(Bloomberg) --

The UK Treasury is set to transfer more than £11 billion ($12.4 billion) to the Bank of England this fiscal year to cover projected losses in its bond-buying program, according to a person familiar with the situation.

The capital transfer was detailed in an update to the “Central Government Supply Estimates” published on Tuesday by the Treasury. The new £11.175 billion injection is listed under “assistance to financial institutions -- payment to the Bank of England.” 

Parliament is set to debate the payment, which will cover losses for six months, on Monday. The BOE is to begin active sales of its quantitative easing program next month.

The transfer is a key milestone for QE’s journey from government cash cow to liability. The BOE began buying bonds in 2009 and has transferred around £120 billion in profits from the scheme to the Treasury so far. 

The sharp rise in interest rates and the steep fall in gilt prices ahead of the BOE’s planned sales have now reversed the flows for the first time. An initial £828 million already been transfered. 

In a written ministerial statement, Andrew Griffith, financial secretary to the Treasury, said the government is seeking parliamentary approval for the disbursal this month. Until members of Parliament approve the transfer, an £828 million advance has been made from the “Contingencies Fund.”

The BOE bought £895 billion of government and corporate bonds between 2009 and 2021 to provide economic support after interest rates were cut as low as they could go. The recent fall in bond prices, after interest rates shot up, has left the remaining the £838 billion portfolio of gilts carrying a market loss of about £200 billion.

As the BOE’s purchases are indemnified by the Treasury, any losses will be borne by taxpayer.

BOE officials have repeatedly stressed that the QE program was designed to support the UK economy, thereby protecting jobs and incomes, not to make a profit and should be seen in that context. The BOE declined to comment for this story.

However, the costs of the program are hitting at the worst possible time for Prime Minister Liz Truss’s government, which now needs to find large savings to balance the books in the wake of its disastrous budget last month.

Future Loss

The shortfall stems from the design of the BOE’s bond buying under its quantitative easing program, where the central bank bought bonds in financial markets to stimulate the economy and limit interest rates. 

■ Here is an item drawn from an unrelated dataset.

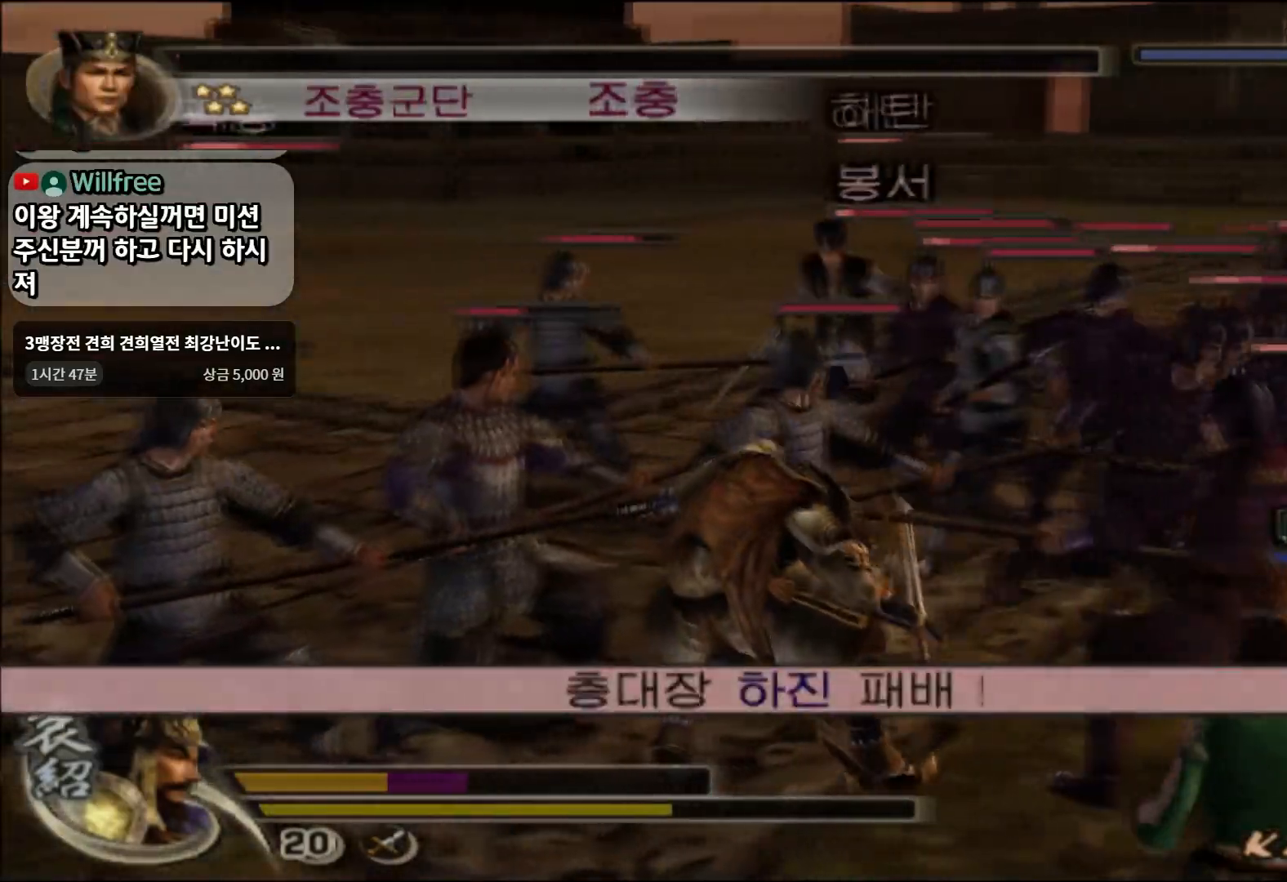
{"buttons": ["L1"], "left_stick": "center", "right_stick": "center", "events": []}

As part of the QE program, an equivalent amount of reserves were created in the form of deposits held by commercial lenders at the bank.

The central bank pays interest on those reserves at the current bank rate. Initially, the cost was more than covered by income earned on government bonds bought by the BOE with the money it created. 

That equation has changed now that interest rates have risen to 2.25%, higher than the average coupon income on the gilt portfolio. That’s prompted speculation the government may consider changing the rules of the plan to mitigate the hit. The Treasury denies that tweak is coming.

Pressure to change the payout on reserves may increase along with rising costs of the program. If the BOE’s key rates hit 5% next year, as markets currently expect, interest payments on holdings will be close to £40 billion, according to Bloomberg calculations. 

Coupon payments will offset less than half of that, while selling bonds will also likely incur extra losses as prices are currently much lower than they were bought for.

Bloomberg calculations suggest the BOE’s annual loss could top £20 billion as soon as next year. Andrew Hauser, executive director for markets at the BOE, told parliament on Wednesday that it could take 10 years to unwind QE.

A spokesman for the Treasury said “the new chancellor remains very committed to bank independence and has full confidence in it.”